A ketchup recipe in England, published in 1758, includes anchovies without explanation or apology (making me think people in 1750s England generally knew what they were and could get them easily enough)… Still looking for information on something more recent and on the other side of the Atlantic… but the Spanish have known anchovies since forever, haven’t they? I’ll see if I can find anything useful.

From at least as far back as Fannie Farmer 1918, to Woman’s Day in the 1960s, anchovies have been generally available and accepted (well, somewhat accepted :slight_smile:) in America.

(In Europe, I’m guessing they go back in an unbroken heritage at least as far back as the invention of the fishing net. :upside_down_face:) (food in a can is from the early to mid 1800s; can openers not invented until quite a bit later; during the many years in between, getting the food out of this new-fangled contraption was the customer’s problem, often solved with an axe or whatever else was handy.)

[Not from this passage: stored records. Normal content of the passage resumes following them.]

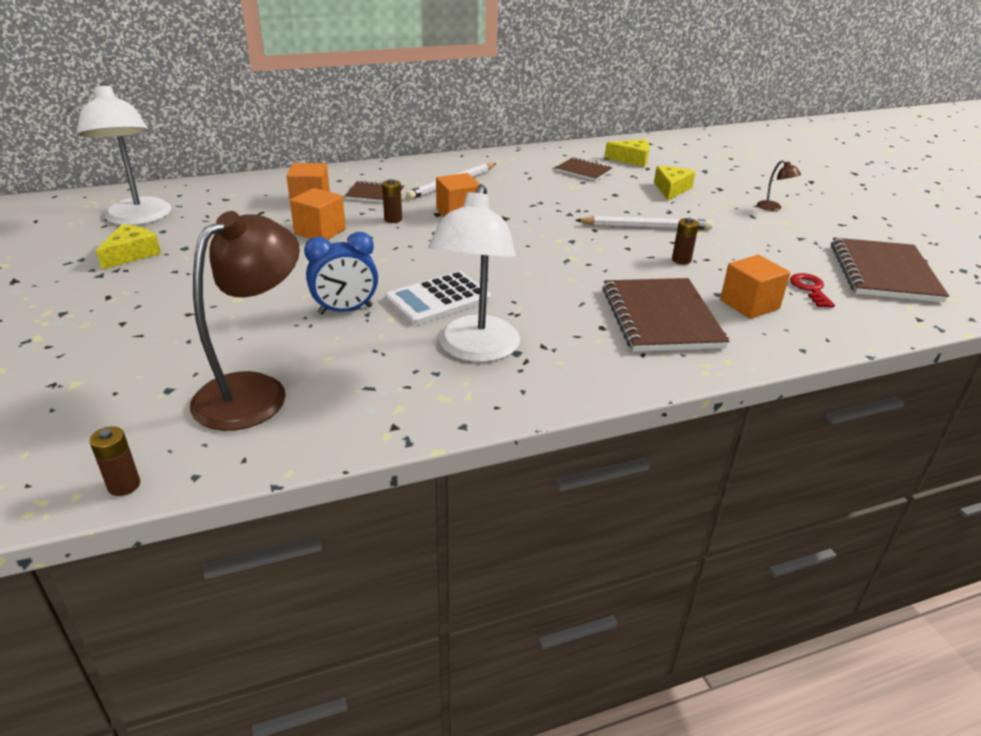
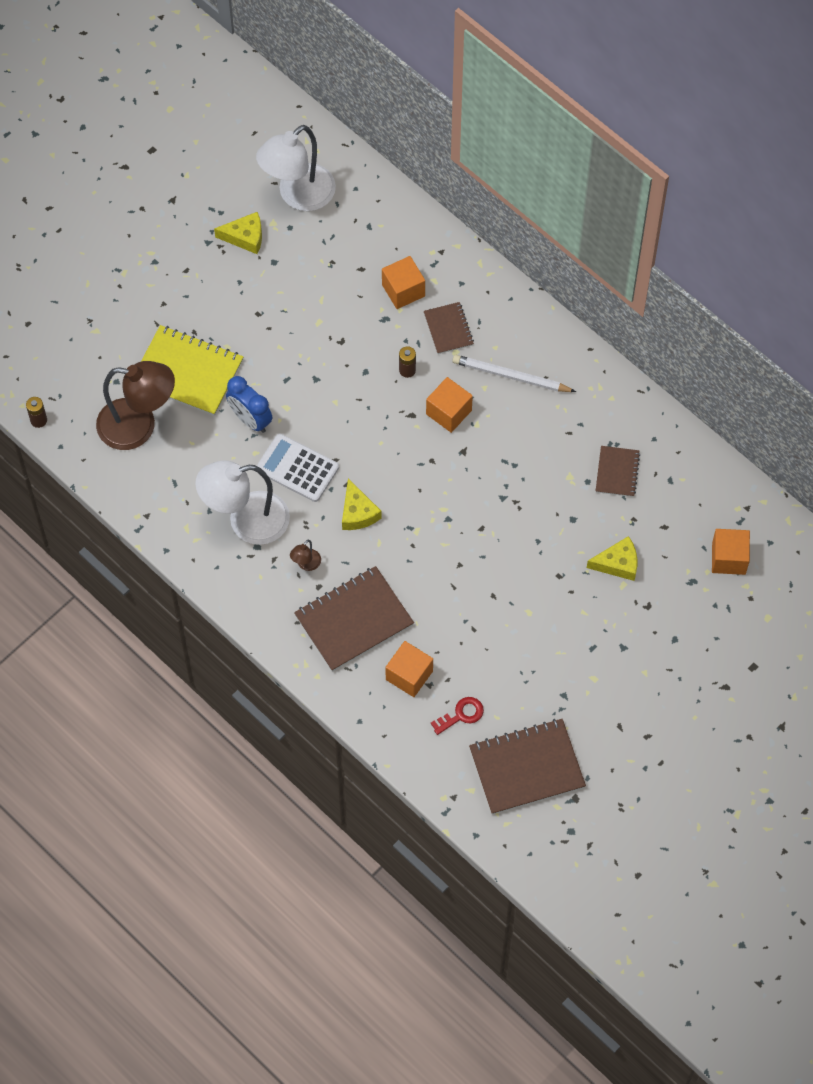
camera: 65 degrees right, 30 degrees up
(232, 332) = (187, 372): none -> yellow notebook
(320, 231) = (353, 332): orange cube -> orange cube (728, 558)
(632, 159) = (680, 505): yellow cheese -> yellow cheese (358, 512)
(645, 227) = (512, 566): white pencil -> none
(681, 260) = (459, 610): brown battery -> none
(773, 208) = (624, 662): brown lamp -> brown lamp (306, 564)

And recipe #144 in Mastering the Art of French Cooking is called Scalloped Potatoes With A Hell Of A Lot Of Anchovies In The Middle. OK that’s not actually the name, but it’s an honest representation of what’s involved. :slight_smile:

I don’t have a recipe. I just make it. If I think about it too hard I’ll lose my mojo. Definitely anchovy and Worcestershire sauce.

As a wild guess, I suspect restaurants that make their own use more salt, butter, and extra egg yolk instead of mayo.